TK: Roland, what does it take to operationalize retrospective review in a way that is consistent, defensible and aligned with a payer's dispute risk tolerance?
Kratzer: TK, there are a number of different elements to an effective program for retrospective review to make sure that you get the best results that are aligned with the payer's priorities. Really, it comes down to triggering the right bills at the right time and putting them through the right process.
We see that having bills triggered to utilization review sooner rather than later can increase the impact. Also, making sure those bills are considered versus the appropriate guidelines, such as ACOM or ODG, is really important.
Another is making sure that your reviewers have the licensure and the expertise that you need to get consistent results. We both have very experienced people on our team and a standardized training program that ensures that we have really effective medical decisions being made with each review.
Another thing that we do is have a really great QA program at the end of the process to ensure that the right decisions have been made. All the i's are dotted, the t's are crossed, and that will be in complete compliance with the jurisdictional requirements.
We also have a fantastic regulatory team that consistently monitors UR regulations and compliance requirements. I really can't understate the importance of having an automated workflow that keeps you in compliance with the timing and procedural rules.
And we have a great program in ReviewStat that makes sure we're able to document and have an audit trail in place if we need any records or documentation on any communications that have taken place should there be an audit or a dispute resolution required later.
TK: And I'm going to throw this next question out to both of you.

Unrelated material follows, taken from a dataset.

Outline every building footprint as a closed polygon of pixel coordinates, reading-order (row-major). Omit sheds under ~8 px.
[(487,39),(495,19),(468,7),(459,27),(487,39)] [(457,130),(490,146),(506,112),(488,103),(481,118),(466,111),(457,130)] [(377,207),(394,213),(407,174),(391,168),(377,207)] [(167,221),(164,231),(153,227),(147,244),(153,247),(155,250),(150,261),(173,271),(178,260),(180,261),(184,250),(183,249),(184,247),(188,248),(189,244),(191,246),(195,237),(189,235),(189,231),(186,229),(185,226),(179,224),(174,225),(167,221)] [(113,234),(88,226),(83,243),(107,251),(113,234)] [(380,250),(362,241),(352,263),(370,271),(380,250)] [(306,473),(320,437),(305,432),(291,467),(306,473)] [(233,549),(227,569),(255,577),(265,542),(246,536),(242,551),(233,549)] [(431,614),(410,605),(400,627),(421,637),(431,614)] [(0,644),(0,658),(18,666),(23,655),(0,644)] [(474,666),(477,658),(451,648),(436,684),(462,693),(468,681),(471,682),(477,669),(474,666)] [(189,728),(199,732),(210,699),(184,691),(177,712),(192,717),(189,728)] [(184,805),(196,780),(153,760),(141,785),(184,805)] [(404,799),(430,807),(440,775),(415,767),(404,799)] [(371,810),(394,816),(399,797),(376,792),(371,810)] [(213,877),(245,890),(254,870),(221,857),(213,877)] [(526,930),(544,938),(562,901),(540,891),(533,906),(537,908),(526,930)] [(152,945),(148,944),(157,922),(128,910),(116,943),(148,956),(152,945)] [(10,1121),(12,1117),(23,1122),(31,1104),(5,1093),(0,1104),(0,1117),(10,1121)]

What separates programs that see one-time gains from those that turn retrospective UR into a continuous performance advantage?
Kratzer: I think that the most important thing for having consistent advantages is a growth and development mindset on your team. We are consistently looking for ways to improve. We may have a great program today, and we do, but we intend to have a better program tomorrow and next year and the year after.
We're consistently looking to push the boundaries of what a great UR program can do, and by investing in our systems and our people, we're able to produce better and better results and honestly make our clients happier and happier.
Rose: And, from a data perspective, laws are always changing. Performance is always changing. So, we like to keep our models in a place where they’re always looking at live data and always taking that into account to enable people like Roland to always be optimizing in the future.
TK: OK, gentlemen, before we go, is there anything else that you wanted to cover or mention that we didn't address in today's podcast?
Rose: I think one thing is with the data mosaic that we have that comes from being able to participate in the lifecycle of a bill and a claim, it puts us in a unique position that others cannot compete with the data sets that we have.
Kratzer: I agree with Alex. I think the fact that we're able to track a bill through bill review to utilization review back into bill review, back to the client's claim system, gives us a unique advantage and really be able to help the carriers in a way that other organizations aren't able to.